Vanity metrics do not an evaluation strategy make.

This should come as no surprise, but many organizations still ask communicators to look at superficial statistics—social media engagement, web traffic and the like—to evaluate storytelling or broader communications efforts. While these numbers may show an uptick in Facebook likes or Twitter followers, most of the time we don’t know if they reflect progress toward your organization’s actual goals. You can set meaningful key performance indicators (or KPIs).

To track impact, we need to take several steps back and ask ourselves basic questions (these questions are all outlined on Storytelling for Good):

Once we have our goal, audiences and communications objectives, we can begin to think about metrics for evaluation.

You can only measure what you can do

Huge outcomes and impact—changing the way people think about health, for example—are aspirational and inspiring. But as communicators, we can only measure what we, along with our grantees or allies, are actually *doing* with our storytelling efforts.

In our preconference session, we introduced three elements of effective communication: 1) message consistency and effectiveness, 2) strategic storytelling and content creation, and 3) outreach and audience engagement.
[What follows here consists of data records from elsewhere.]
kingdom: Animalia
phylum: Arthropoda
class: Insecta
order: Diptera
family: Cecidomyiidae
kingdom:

Thinking about these elements alongside your communications objectives (awareness, attitudes, action) will help you decide what to measure in your storytelling efforts.

If you are hoping to start changing the conversation, for example, a first step is getting your team on the same page about how you talk about the issue. These questions can help with evaluating that task: How many people know what makes an effective story for your organization? How many staff/grantees have you engaged in storytelling trainings? How many people know how to tell stories about your issue?
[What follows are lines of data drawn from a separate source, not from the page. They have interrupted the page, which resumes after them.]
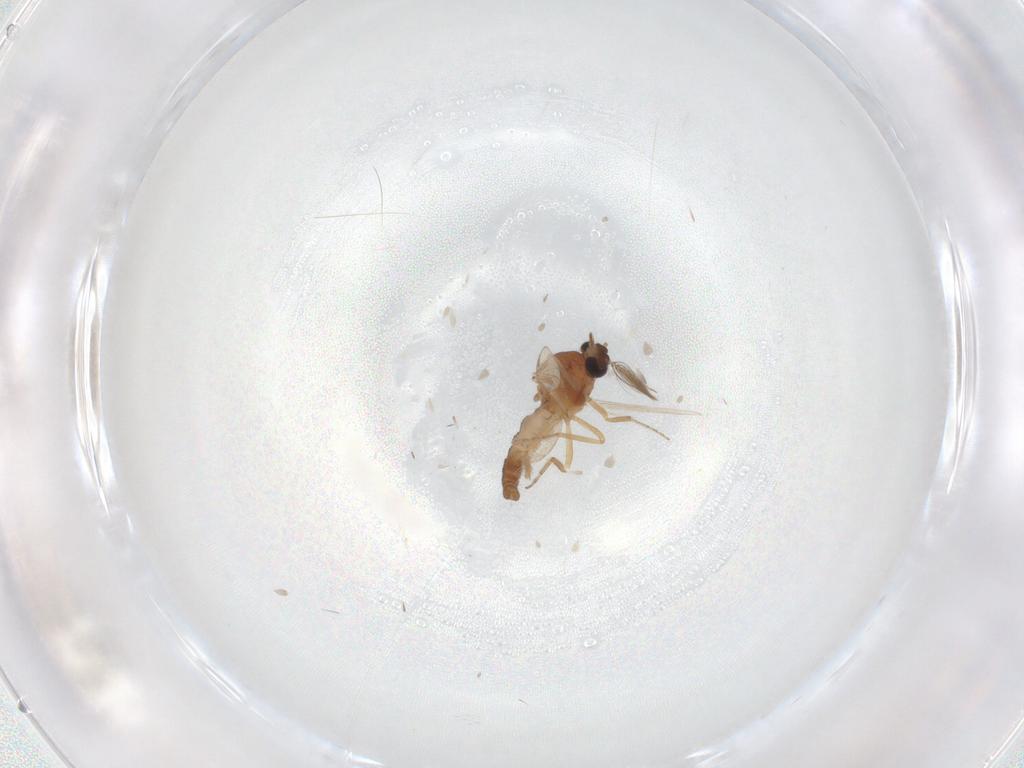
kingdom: Animalia
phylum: Arthropoda
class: Insecta
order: Diptera
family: Ceratopogonidae
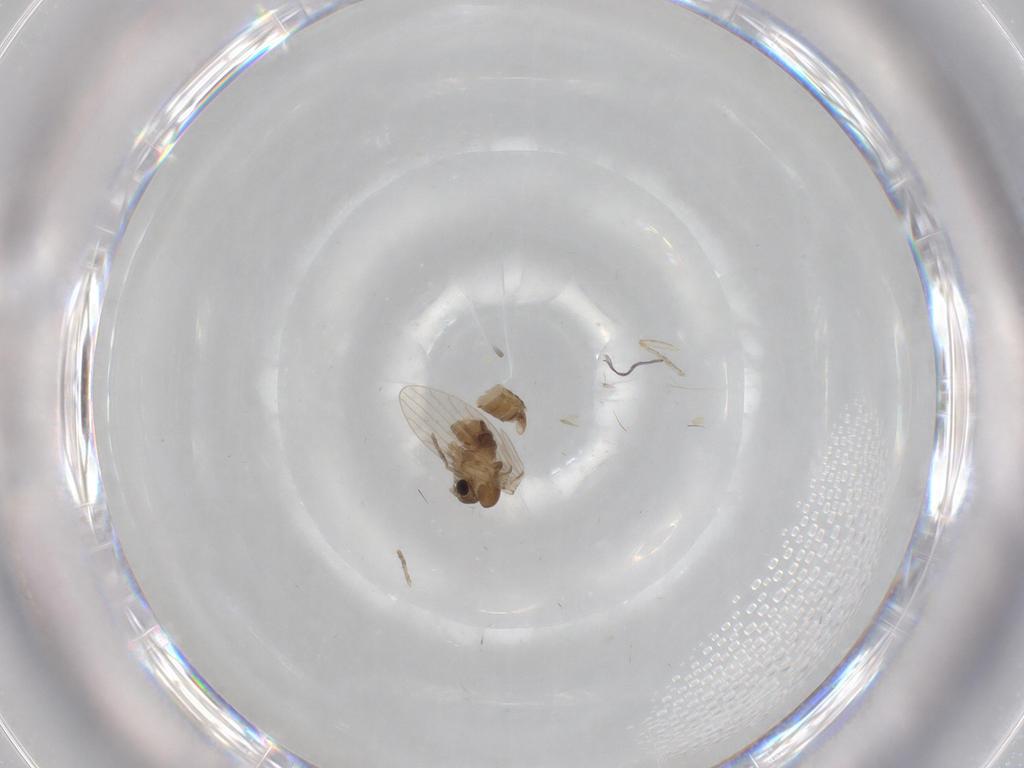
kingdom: Animalia
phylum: Arthropoda
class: Insecta
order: Diptera
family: Psychodidae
Evaluation can be overwhelming. Start small, learn—and evolve

A common reaction to our workshop at ComNet was, “Wow, that’s a lot!” It is. But you can take it one step at a time, learn and evolve. Start by training your staff and some select grantees on how to create stories that reinforce your narrative, with a specific call to action.

You could also conduct a storytelling workshop with a few program staff and grantees, and measure how many stories made it into public communication, such as speeches, presentations, web copy and social media outreach after two months. If none have, regroup with the team and ask what they need: more help on story development, more training on the tools, etc. Through testing, you can evolve and find the right metrics for your organization.

As communicators and storytellers, we are all asked to measure our effectiveness—a reasonable and strategic undertaking. To do so, we have to ask the right questions, choose realistic metrics, and be willing to learn and evolve. We have to consider communications inputs and actions, as well as big picture outcomes.